Start of Supplied records
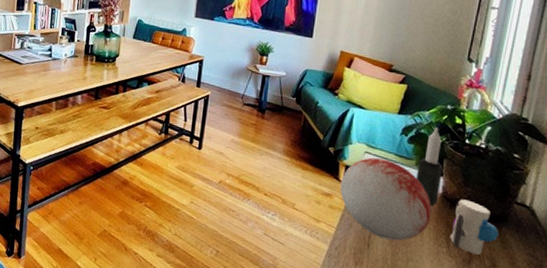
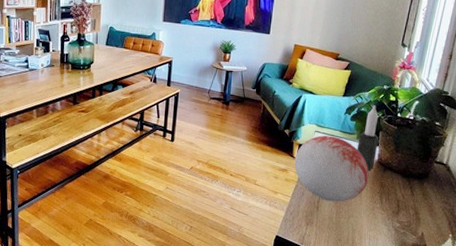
toy: present [450,199,500,255] -> none [383,163,422,206]

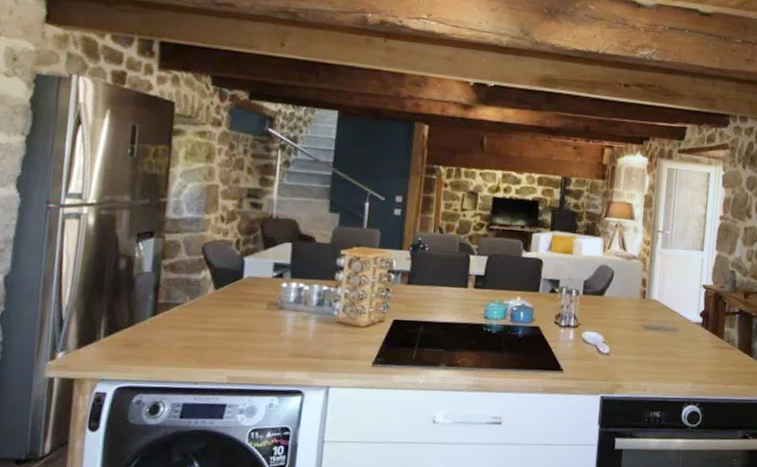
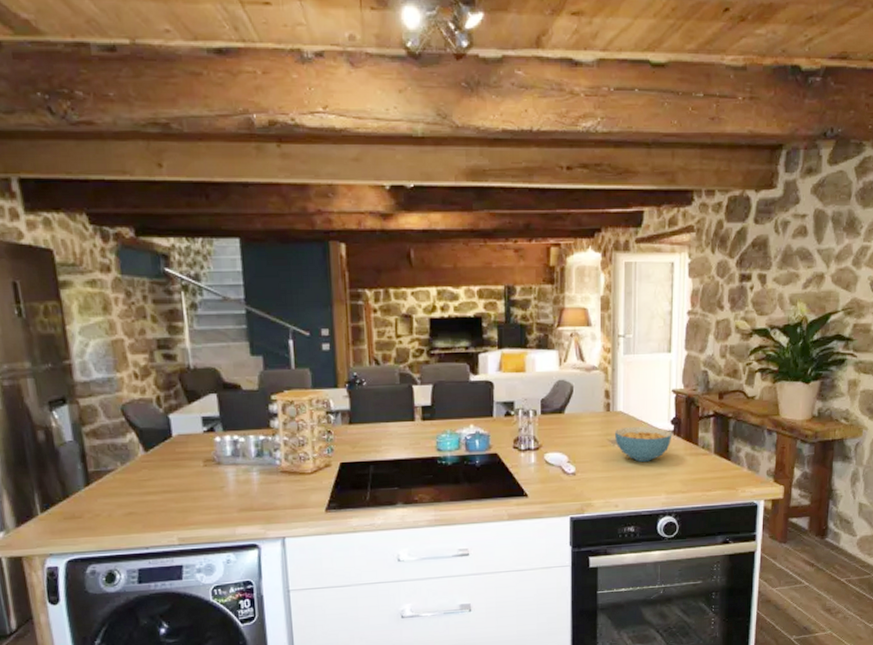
cereal bowl: none [647,315,701,350] -> present [614,427,673,462]

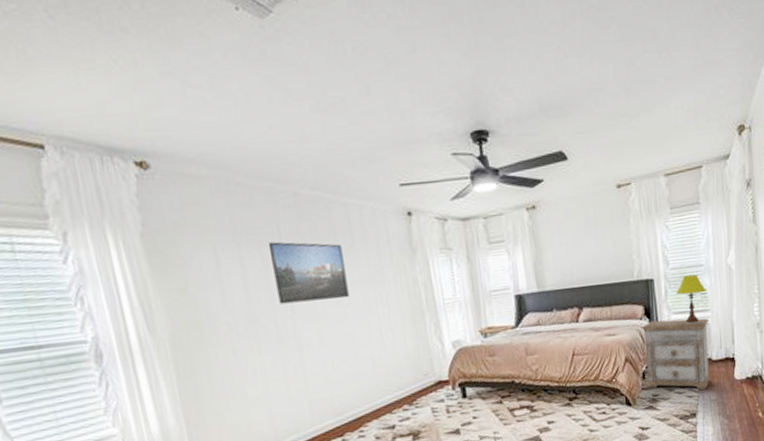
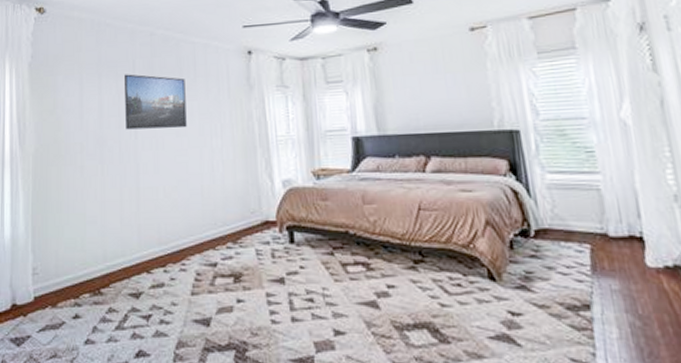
nightstand: present [642,318,710,390] -> none [506,178,608,275]
table lamp: present [675,274,707,323] -> none [549,128,594,187]

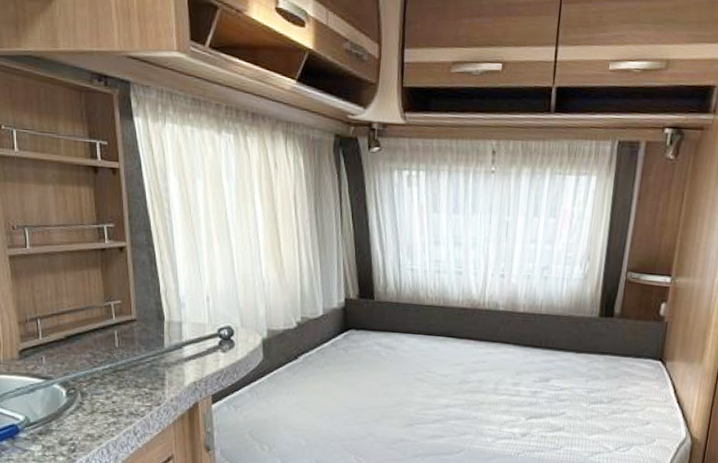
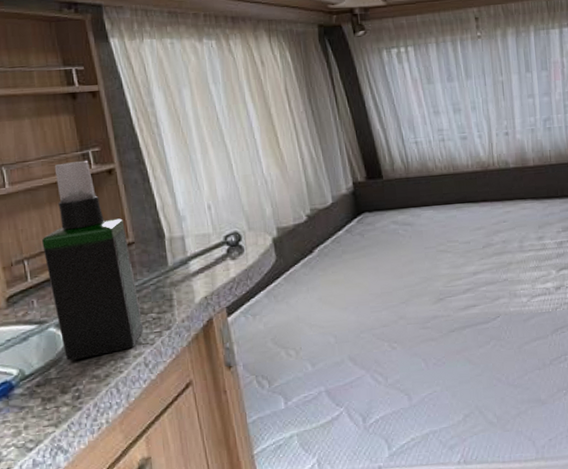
spray bottle: none [55,233,137,418] -> present [42,160,144,361]

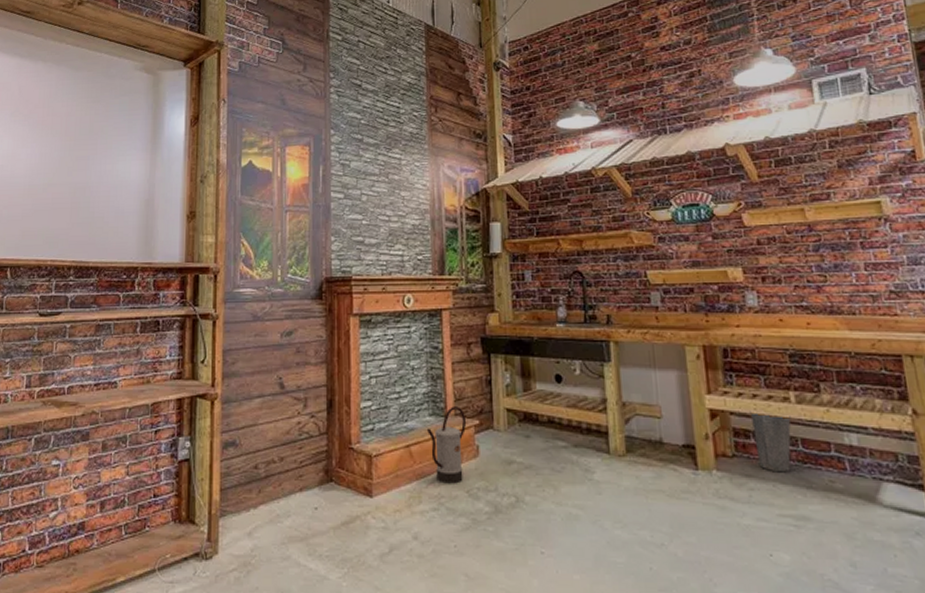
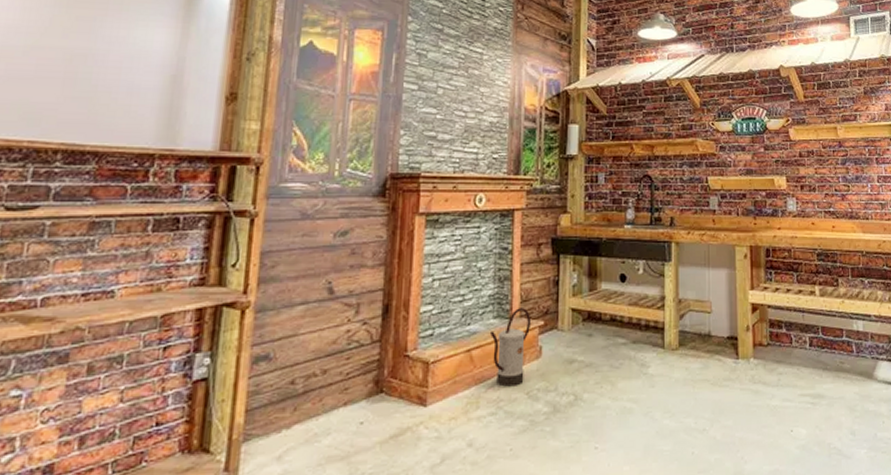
bucket: present [749,411,791,473] -> none [783,304,815,358]

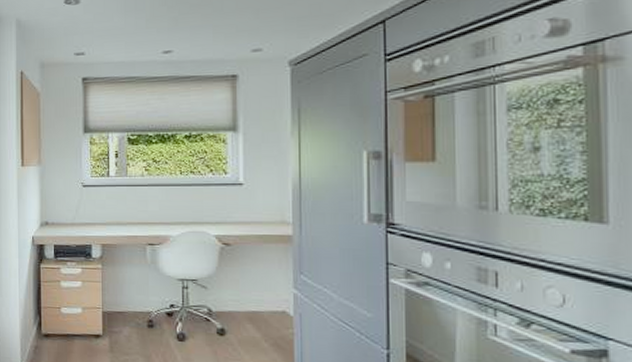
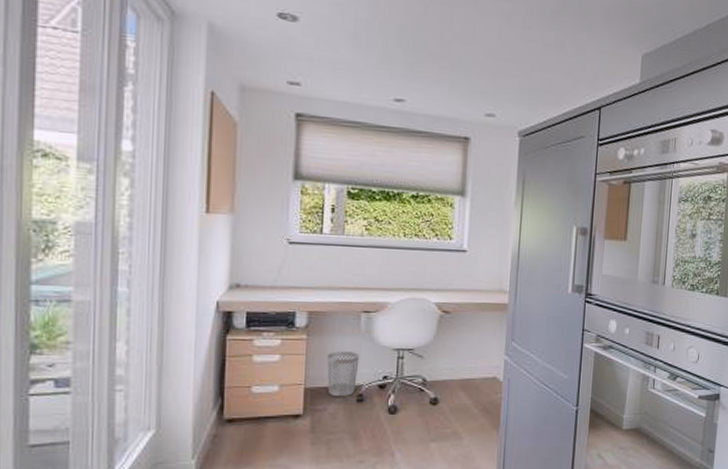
wastebasket: none [120,279,148,322] -> present [327,350,360,397]

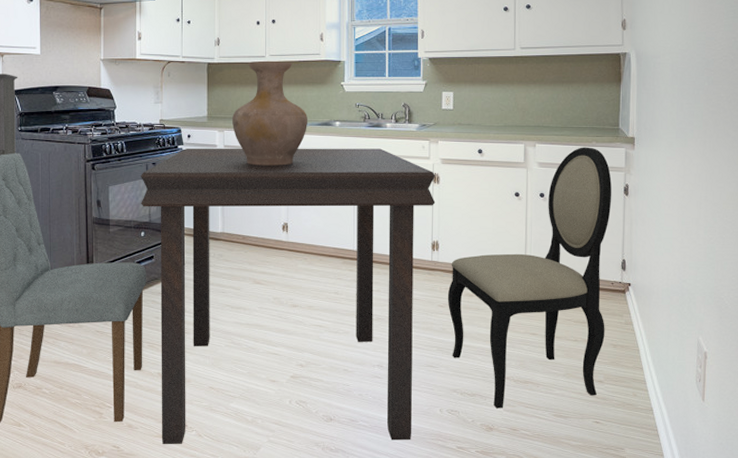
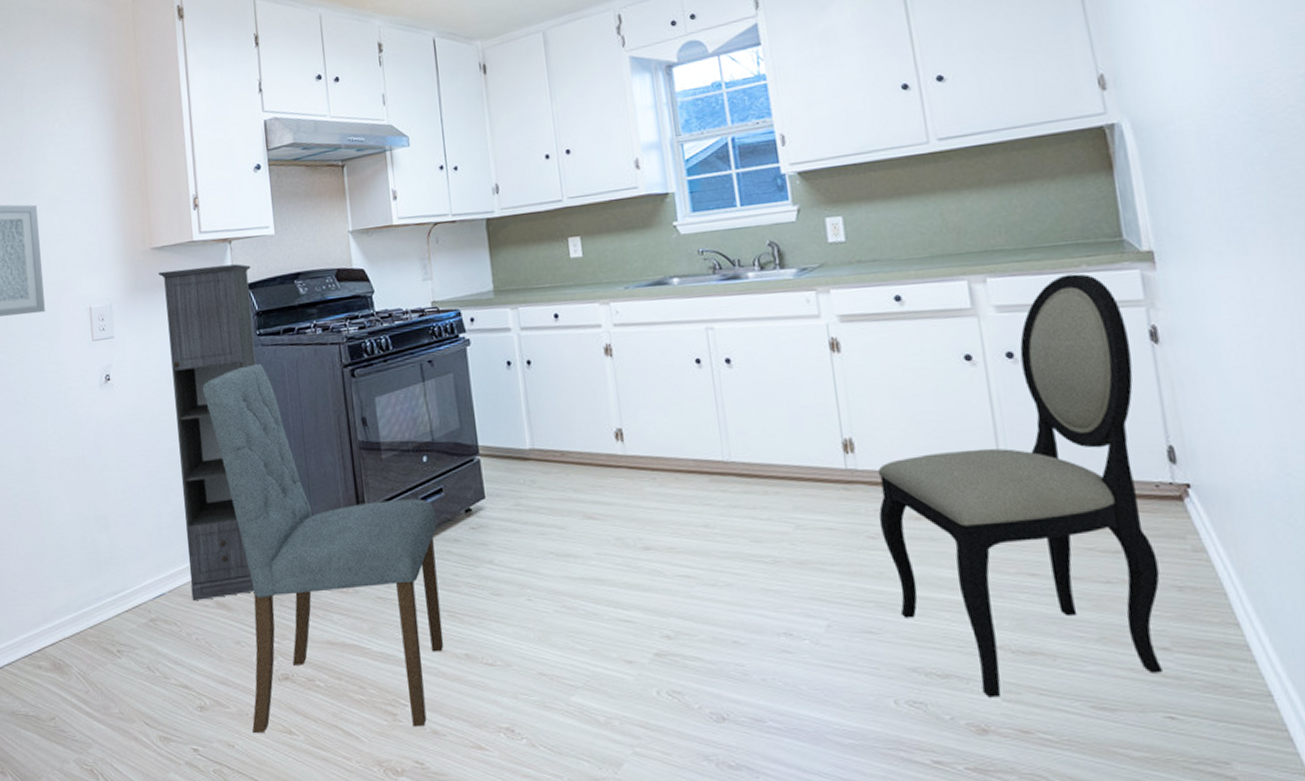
dining table: present [141,148,436,445] -> none [414,309,854,760]
vase: present [232,61,307,166] -> none [527,203,633,351]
End of Supplied records
Return a copy of each line in the entries that carries the string "table".

■ Completed task
table lamp: present [675,274,707,323] -> none [549,128,594,187]
dining table: present [141,148,436,445] -> none [414,309,854,760]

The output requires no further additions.